RALEIGH, N.C., OCT. 10 -- Jesse L. Jackson formally launched his second campaign for the Democratic presidential nomination today, telling a throng of 5,000 supporters: "I want to serve America."

Standing beneath a cloud of red, white and blue balloons, the political and civil rights leader sounded themes of patriotism, duty and opportunity in his declaration address to the national convention of the Rainbow Coalition, a political organization he founded four years ago.

"There is something wrong with our government policies today . . . but there is nothing wrong with America. America is our land. America is God's country. America has been blessed and God bless America."

The very conventionality of Jackson's message was itself a message: After a quarter-century in public life as an outsider challenging and goading the status quo, he is running this time as part of what he views as a new mainstream of Americans -- workers, farmers, minorities -- who are victims of "economic violence" meted out by multinational corporations and misguided government policies.

Jackson, 46, joins a field of five other Democratic aspirants as the only candidate never to have held elective office, and the only one to have sought the presidency before. In his 1984 campaign, he received about 18 percent of the primary and caucus votes, and about 12 percent of the delegates.

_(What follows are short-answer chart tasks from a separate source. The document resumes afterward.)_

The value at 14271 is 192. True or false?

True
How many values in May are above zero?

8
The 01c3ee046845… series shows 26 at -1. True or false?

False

The celebrity he gained from that bid, and from his years as a civil rights and human rights leader, has placed him atop nationwide polls taken of the Democratic electorate this summer and fall; he is the choice of between one-fifth and one-quarter of Democratic voters.

Part of that lead comes from the fact that, with Gary Hart's withdrawal, the rest of the party's field is composed of state-based political figures who are still in the early phases of introducing themselves to a national audience.

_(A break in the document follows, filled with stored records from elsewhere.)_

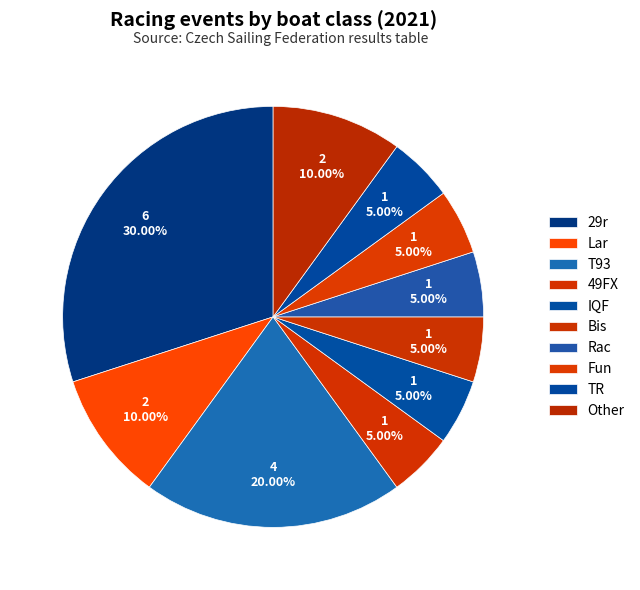

What percentage do Other and TR together represent?

15.0%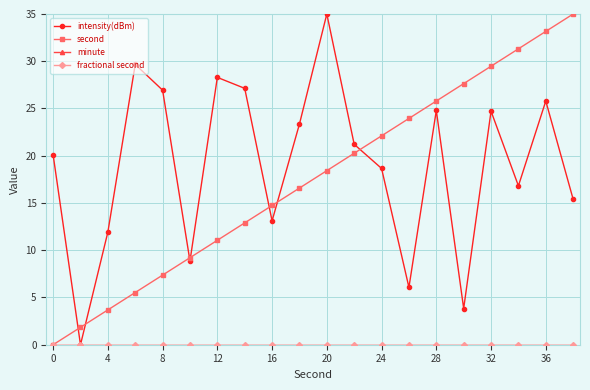

What is the average value of the second series?

17.5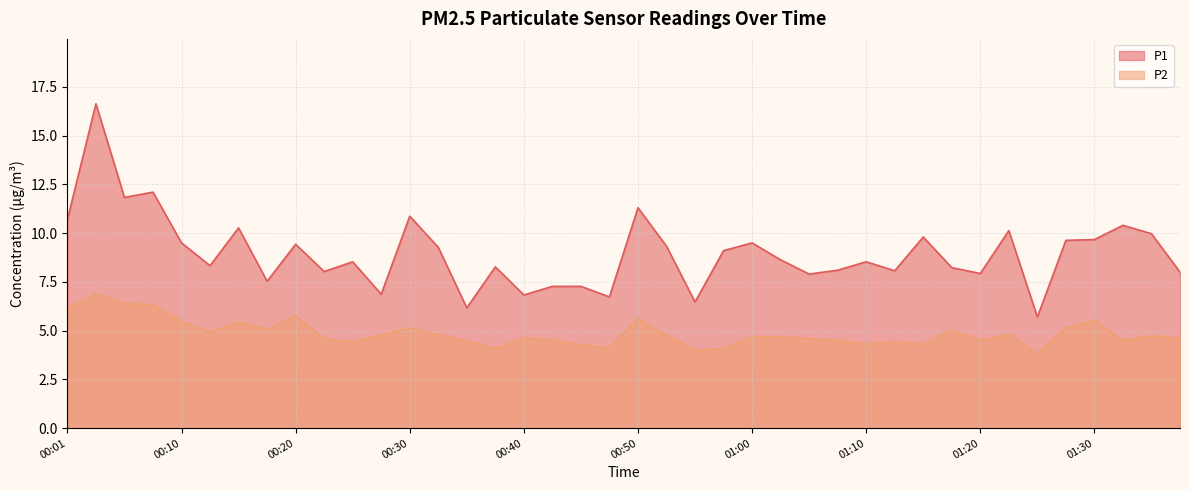

How many interior local valleys does the P2 series have?

11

Jackson delighted the crowd here today by telling them he has "earned" his high name recognition, and by tweaking his opponents. "If the other candidates had risked cold jail to fight for civil rights . . . fought with workers in the trenches . . . challenged major corporations to be fair . . . gotten prisoners out of jail," he said, delivering a lengthy list of the high points of his public life, and punctuating each with a jab, "maybe somebody would know their names."

He used his announcement to show off his political support -- releasing a 14-page endorsement list that included 15 members of Congress, 17 mayors, 84 state representatives -- all but a handful of the elected officials are black -- and hundreds of leaders from business, labor, entertainment, ethnic and issues groups.

The announcement, at the civic center here, had a revival meeting flavor of the sort that Jackson, with his background as a Baptist preacher, has always brought to politics. Supporters clasped hands, sung, swayed, prayed and "amen-ed" their way through introductory speeches from representatives of Jackson's political rainbow -- blacks, Hispanics, farmers, disabled citizens, environmentalists, Native Americans, Arab Americans, Jews, Asian Americans and labor.

While the spirit here was upbeat, there was a pervasive concern that bubbled to the surface yesterday and today about potential news media scrutiny of Jackson's private and family life in a year in which such scrutiny has become the norm.

"Jackson Backers Worry About Rumored Article," was the front-page headline in today's Raleigh News & Observer. It reported that on Friday night Marion (Rex) Harris, director of the Rainbow Coalition, warned from the podium that the Atlanta Constitution was about to publish an article about Jackson that contained "a lot of garbage," including charges of womanizing. Editors at the Atlanta Constitution denied Harris' assertion and said no such article was planned.

The Atlanta paper did report yesterday that Jackson's wife, Jacqueline, was two months pregnant with the first of the couple's five children when they were married 25 years ago. Jackson -- himself born out of wedlock -- has never tried to hide or misstate his wedding date.

The chairman of Jackson's exploratory committee, former Gary (Ind.) mayor Richard Hatcher, raised the subject of press scrutiny again from the podium today, indicating his supporters may be trying to preemptively take the bite out if any stories do appear.

"The winds of controversy will swirl around the head of our candidate and you might as well be ready for that," he told the convention.

"We must not allow anybody else to tell us who Jesse Jackson is. We know who Jesse Jackson is," Hatcher said. "It's the tallest tree that catches the most wind, and we know who the tallest tree is."

In his speech, Jackson called for the use of pension funds to make government-guaranteed investments in infrastructure repair and housing, for the payment of more taxes by profitable corporations and for a strengthened Coast Guard to attack drug traffickers.

On foreign affairs, he enunciated a "Jackson Doctrine," which calls for respecting international law, support of the principle of self-determination of human rights, and an effort led by the United States and Japan to spur economic development in the Third World.

Raising living standards in the Third World, he said, would create markets abroad for products made here and would reduce competition from "slave labor."

Jackson also announced plans today to visit troops in the Persian Gulf to "lift their spirits." He said they are "trapped in a war without clearly defined objectives."

He characterized his decision to run as a call to duty.

"As one who has had the privilege to travel around the world to retrieve Americans from dungeons and foreign jails, as one who has had the privilege to meet the great leaders of the world, I can do no less than serve my country, offer my services, my skills, my energy, my commitment to its ideals," Jackson said. "My broad-based American experience, from the humblest beginnings . . . has made my appreciation and love for America a part of my blood, my bones and my soul."